> **Work instructions**
In the records below, find the line that contains "wine bottle: present [700,735,737,876]" and the line that contains "mug: present [612,810,684,893]". Set down exactly those lines and every line between them, and nothing more.

(Household object change records)
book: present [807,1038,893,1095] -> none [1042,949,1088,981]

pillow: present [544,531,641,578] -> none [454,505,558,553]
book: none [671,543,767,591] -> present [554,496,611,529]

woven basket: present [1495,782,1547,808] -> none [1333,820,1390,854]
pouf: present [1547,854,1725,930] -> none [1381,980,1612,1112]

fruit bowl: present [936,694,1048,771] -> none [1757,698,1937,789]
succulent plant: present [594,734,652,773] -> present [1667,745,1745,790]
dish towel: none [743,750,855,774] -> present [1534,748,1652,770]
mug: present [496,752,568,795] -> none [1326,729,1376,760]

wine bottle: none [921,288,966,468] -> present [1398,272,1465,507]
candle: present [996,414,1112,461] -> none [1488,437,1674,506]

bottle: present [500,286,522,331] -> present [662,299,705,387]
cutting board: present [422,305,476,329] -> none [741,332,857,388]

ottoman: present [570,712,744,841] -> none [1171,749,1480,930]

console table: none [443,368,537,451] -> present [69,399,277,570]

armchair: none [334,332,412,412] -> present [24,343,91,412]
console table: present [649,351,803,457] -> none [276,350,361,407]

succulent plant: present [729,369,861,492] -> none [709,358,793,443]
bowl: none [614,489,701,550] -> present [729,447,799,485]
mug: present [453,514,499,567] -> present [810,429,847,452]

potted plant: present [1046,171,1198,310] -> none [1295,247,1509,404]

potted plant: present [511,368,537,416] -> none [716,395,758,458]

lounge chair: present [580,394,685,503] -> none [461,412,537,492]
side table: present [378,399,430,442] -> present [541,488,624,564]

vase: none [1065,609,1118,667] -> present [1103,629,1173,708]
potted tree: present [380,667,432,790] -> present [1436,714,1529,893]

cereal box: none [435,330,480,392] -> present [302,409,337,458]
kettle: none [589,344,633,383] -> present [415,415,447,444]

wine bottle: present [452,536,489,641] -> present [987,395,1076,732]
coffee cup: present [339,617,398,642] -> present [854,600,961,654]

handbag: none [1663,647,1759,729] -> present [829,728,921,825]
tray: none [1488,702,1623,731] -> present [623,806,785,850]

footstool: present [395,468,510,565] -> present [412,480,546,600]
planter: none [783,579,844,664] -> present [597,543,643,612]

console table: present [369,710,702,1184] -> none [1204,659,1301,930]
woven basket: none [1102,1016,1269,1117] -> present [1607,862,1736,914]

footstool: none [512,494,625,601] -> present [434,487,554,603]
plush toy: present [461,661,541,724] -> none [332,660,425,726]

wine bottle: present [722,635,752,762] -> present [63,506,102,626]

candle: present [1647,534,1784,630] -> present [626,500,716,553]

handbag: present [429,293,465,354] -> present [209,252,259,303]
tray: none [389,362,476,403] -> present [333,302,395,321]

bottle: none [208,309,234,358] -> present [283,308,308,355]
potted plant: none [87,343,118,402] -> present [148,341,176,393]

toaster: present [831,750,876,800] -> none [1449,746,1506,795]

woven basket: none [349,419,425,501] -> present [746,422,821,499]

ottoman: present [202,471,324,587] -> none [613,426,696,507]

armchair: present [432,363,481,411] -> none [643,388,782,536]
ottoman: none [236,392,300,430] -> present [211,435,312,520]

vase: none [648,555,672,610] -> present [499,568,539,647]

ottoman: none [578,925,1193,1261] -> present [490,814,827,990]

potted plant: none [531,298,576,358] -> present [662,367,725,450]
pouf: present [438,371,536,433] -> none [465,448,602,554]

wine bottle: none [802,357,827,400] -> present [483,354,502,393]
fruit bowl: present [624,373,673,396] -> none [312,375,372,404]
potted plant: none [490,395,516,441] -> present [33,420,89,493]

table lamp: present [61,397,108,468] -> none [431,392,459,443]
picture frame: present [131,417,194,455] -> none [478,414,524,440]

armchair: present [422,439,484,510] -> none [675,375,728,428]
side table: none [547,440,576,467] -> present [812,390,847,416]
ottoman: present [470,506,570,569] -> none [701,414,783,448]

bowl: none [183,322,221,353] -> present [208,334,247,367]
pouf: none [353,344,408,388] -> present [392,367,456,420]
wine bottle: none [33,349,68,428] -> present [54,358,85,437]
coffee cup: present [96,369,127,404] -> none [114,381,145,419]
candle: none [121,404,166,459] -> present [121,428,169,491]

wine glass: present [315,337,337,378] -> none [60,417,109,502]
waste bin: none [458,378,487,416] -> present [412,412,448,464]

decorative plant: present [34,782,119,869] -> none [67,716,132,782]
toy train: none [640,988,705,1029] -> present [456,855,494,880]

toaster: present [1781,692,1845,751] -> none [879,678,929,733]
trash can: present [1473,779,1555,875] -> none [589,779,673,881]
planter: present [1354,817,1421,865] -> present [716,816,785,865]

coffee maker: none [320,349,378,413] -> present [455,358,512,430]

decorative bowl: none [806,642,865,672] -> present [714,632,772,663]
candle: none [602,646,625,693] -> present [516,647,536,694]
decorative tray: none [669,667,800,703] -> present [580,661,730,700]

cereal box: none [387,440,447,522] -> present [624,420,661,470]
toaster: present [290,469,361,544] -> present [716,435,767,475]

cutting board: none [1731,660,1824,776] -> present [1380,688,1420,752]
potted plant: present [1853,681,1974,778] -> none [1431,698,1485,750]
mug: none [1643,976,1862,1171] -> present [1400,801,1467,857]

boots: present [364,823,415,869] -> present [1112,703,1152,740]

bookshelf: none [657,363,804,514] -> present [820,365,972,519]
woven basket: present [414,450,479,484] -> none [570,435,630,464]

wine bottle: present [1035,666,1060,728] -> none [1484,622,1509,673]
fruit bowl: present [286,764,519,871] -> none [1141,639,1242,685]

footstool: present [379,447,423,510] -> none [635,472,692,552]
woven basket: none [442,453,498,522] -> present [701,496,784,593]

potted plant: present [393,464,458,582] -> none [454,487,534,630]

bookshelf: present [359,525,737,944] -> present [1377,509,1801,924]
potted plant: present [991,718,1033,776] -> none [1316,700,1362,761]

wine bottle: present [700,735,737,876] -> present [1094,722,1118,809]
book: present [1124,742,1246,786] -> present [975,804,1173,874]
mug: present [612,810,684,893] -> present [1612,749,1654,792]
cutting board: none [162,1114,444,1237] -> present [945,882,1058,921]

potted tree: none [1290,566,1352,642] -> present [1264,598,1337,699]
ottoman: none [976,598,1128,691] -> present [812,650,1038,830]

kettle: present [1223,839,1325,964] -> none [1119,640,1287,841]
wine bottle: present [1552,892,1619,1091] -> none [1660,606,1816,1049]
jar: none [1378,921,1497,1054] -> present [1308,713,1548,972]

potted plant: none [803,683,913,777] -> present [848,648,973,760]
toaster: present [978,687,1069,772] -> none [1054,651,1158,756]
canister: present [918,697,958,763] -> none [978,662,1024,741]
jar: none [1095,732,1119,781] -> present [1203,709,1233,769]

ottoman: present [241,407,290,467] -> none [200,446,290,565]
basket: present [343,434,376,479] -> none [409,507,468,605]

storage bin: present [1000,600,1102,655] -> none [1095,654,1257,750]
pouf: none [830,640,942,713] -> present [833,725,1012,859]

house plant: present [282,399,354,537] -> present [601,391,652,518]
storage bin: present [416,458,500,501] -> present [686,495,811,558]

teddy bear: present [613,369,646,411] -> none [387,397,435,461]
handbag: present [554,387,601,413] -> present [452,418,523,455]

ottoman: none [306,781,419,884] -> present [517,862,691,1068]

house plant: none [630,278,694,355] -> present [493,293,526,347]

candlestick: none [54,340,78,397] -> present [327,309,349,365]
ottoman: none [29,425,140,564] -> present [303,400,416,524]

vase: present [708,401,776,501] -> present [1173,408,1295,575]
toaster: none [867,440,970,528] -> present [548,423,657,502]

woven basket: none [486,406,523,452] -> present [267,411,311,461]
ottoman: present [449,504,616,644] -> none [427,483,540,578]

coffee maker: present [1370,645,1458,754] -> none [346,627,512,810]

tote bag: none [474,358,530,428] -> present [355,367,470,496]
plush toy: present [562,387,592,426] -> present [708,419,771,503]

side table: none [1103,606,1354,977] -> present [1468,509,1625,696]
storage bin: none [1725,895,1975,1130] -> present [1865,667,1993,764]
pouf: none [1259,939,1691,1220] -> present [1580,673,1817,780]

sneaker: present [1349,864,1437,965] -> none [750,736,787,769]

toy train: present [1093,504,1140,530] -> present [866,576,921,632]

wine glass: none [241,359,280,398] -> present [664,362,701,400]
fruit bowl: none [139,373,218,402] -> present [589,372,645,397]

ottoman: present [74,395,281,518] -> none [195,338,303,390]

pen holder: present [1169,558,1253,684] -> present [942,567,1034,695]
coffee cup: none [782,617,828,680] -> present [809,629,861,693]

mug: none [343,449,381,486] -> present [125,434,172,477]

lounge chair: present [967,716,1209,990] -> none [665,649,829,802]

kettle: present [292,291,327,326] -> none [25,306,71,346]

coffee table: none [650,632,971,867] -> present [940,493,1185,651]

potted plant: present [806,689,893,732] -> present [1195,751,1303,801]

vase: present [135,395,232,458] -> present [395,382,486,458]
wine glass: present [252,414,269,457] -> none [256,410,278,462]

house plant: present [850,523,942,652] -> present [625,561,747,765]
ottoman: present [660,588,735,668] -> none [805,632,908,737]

> **Exercise output**
wine bottle: present [700,735,737,876] -> present [1094,722,1118,809]
book: present [1124,742,1246,786] -> present [975,804,1173,874]
mug: present [612,810,684,893] -> present [1612,749,1654,792]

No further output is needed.